The answer is I think, in a word - loyalty.

Uniquely both Tesco and Sainsburys have a customer loyalty programme which recognises and rewards customers for all of their purchases. Whilst a loyalty programme in itself cannot mask customers opinions on other factors such as pricing or service, it does create a very "sticky" customer proposition. Through a combination of regular customer communications, relevant and targeted offers and the inherent reward value within the points currency, customers are minded to continue purchasing even when the overall experience may not be on a par with others.

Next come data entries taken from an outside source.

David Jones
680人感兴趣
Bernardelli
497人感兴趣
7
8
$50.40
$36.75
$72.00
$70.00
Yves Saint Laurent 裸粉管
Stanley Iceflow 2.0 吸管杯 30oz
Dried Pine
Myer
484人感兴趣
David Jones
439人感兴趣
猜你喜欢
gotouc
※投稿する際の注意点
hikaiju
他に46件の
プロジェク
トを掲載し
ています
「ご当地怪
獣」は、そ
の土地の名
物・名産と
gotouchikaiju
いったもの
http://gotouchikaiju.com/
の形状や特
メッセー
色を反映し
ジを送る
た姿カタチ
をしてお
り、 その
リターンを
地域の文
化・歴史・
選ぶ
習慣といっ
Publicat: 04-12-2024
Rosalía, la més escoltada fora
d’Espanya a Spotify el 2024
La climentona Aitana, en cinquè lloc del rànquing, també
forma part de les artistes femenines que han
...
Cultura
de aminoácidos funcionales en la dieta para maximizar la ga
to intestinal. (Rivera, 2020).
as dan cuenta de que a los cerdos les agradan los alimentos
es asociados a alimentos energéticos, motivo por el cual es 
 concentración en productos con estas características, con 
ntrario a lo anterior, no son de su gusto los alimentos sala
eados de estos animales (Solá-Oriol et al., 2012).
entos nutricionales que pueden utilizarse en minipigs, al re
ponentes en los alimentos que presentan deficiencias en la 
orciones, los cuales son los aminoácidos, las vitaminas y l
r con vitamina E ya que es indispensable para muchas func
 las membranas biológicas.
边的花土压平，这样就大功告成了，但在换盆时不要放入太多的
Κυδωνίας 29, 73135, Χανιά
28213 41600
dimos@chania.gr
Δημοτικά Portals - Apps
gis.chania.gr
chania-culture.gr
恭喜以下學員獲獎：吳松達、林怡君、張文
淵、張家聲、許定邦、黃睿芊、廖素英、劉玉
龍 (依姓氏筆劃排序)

There may be other factors driving the lower scores attributed to these retailers which are more to do with their size and coverage of the UK market than simply pricing and service. In trying to be a jack of all trades, they are essentially a master of none. Whereas Waitrose, M&S, Aldi and Lidl each have specific customer segments they serve, both Tesco and Sainsburys look to serve all segments within one single store. This naturally creates complexity in both range and choice (Finest / Taste the Difference / Basics) - something which is known to cause more customer angst.

Again though, the loyalty programme allows them to respond better to this in the long run by being able to target relevant messages and promotions to customers within specific segments. This is more easily done online (and both Tesco and Sainsbury's see their online scores matching/exceeding M&S offline), but will always be a problem within the offline store due to the scale and range.

Loyalty will only stretch so far however and as other retailers provide more breadth of locations, increased range and competitive pricing this will be continually pulling on customer loyalties.

For the moment though I think both Tesco and Sainsbury's are seeing the benefits of their respective loyalty programmes, allowing them to hold onto market-share in highly competitive and increasingly price orientated market.